Software Development
Cybersecurity / Internet

$97,895: the average salary of tech professionals in the Baltimore/D.C. region

The average salary of tech professionals in Silicon Valley is just north of $100,000 a year, but the Baltimore/Washington, D.C. region isn’t far behind, as the Baltimore Sun reports. According to Dice.com, an online hub for tech professionals, tech workers in this region make $97,895 each year. View the list of the top 10 metropolitan areas […]

The average salary of tech professionals in Silicon Valley is just north of $100,000 a year, but the Baltimore/Washington, D.C. region isn’t far behind, as the Baltimore Sun reports.
According to Dice.com, an online hub for tech professionals, tech workers in this region make $97,895 each year.
View the list of the top 10 metropolitan areas based on average tech salaries.

Assuredly, it’s not the startup scene pushing tech salaries in Baltimore and D.C. to those heights. Other tech jobs — for instance, the 19,000-job strong cybersecurity industry in Maryland — probably make up the bulk of the reason why the average salary for tech professionals in the area is as high as it is.
It’s a trend Dice.com observed on a national scale, as it notes on its blog:

Salaries for those regularly using Hadoop, NoSQL, and Mongo DB are all over $100,000. Those whose work is closely associated with the cloud and virtualization are earning, on average, just under $90,000. Average mobile salaries are closer to $80,000. [more]
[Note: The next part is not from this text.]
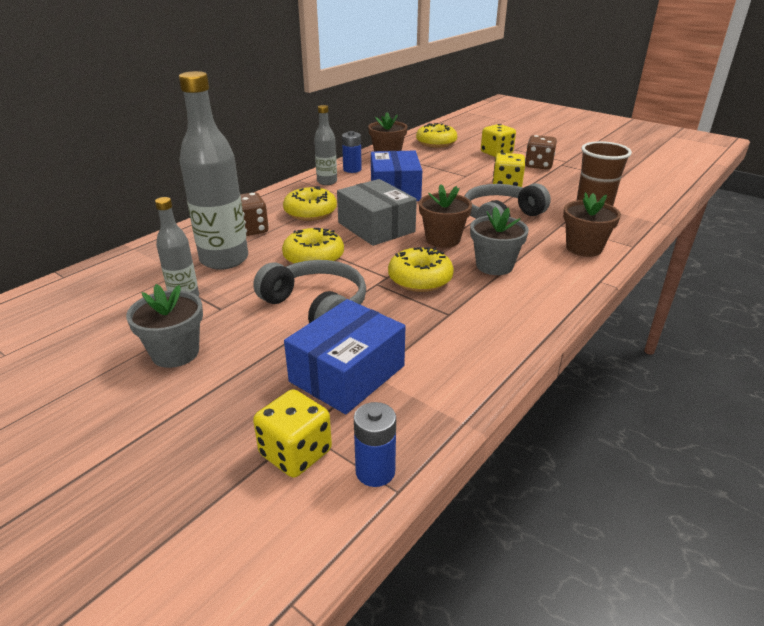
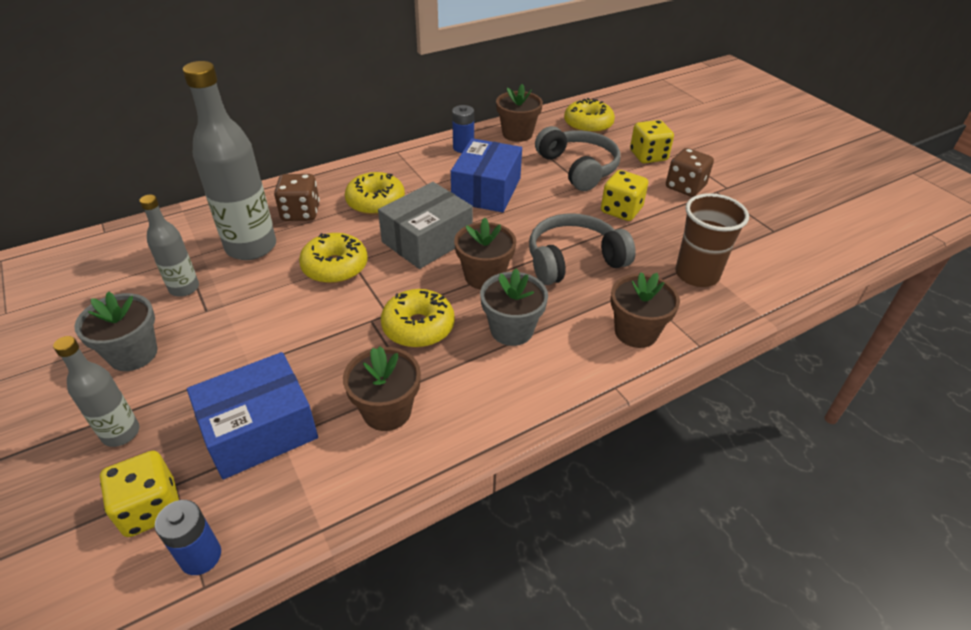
camera: 20 degrees right, 10 degrees up
(316, 307) = (292, 334): grey headphones -> grey headphones (578, 168)
(327, 182) = (423, 160): grey bottle -> grey bottle (121, 433)
(376, 227) = (427, 240): grey box -> grey box turned 60 degrees clockwise
(445, 335) = (387, 411): none -> brown flower pot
Admittedly, it’s a small sample size Dice is drawing from: a little more than 15,000 tech professionals participated in its online survey, compared with more than 2 million IT professionals working today.
Still, startups in Baltimore should note that 97K. It’s a benchmark for what serious tech talent is looking for in a paying gig.
For this city to increase in stature as a tech startup hub, which it is yet to become, it’ll need to lure skilled developers and programmers away from virtually guaranteed tech jobs with the federal government or contractors working for the federal government.
And to do that? Well, that will take time. Culture is a slow-moving beast. Save the bottles of champagne for when tech professionals with five or more years of experience are willing to relocate to Baltimore city for an equity stake and a salary that’s half of what they could be making.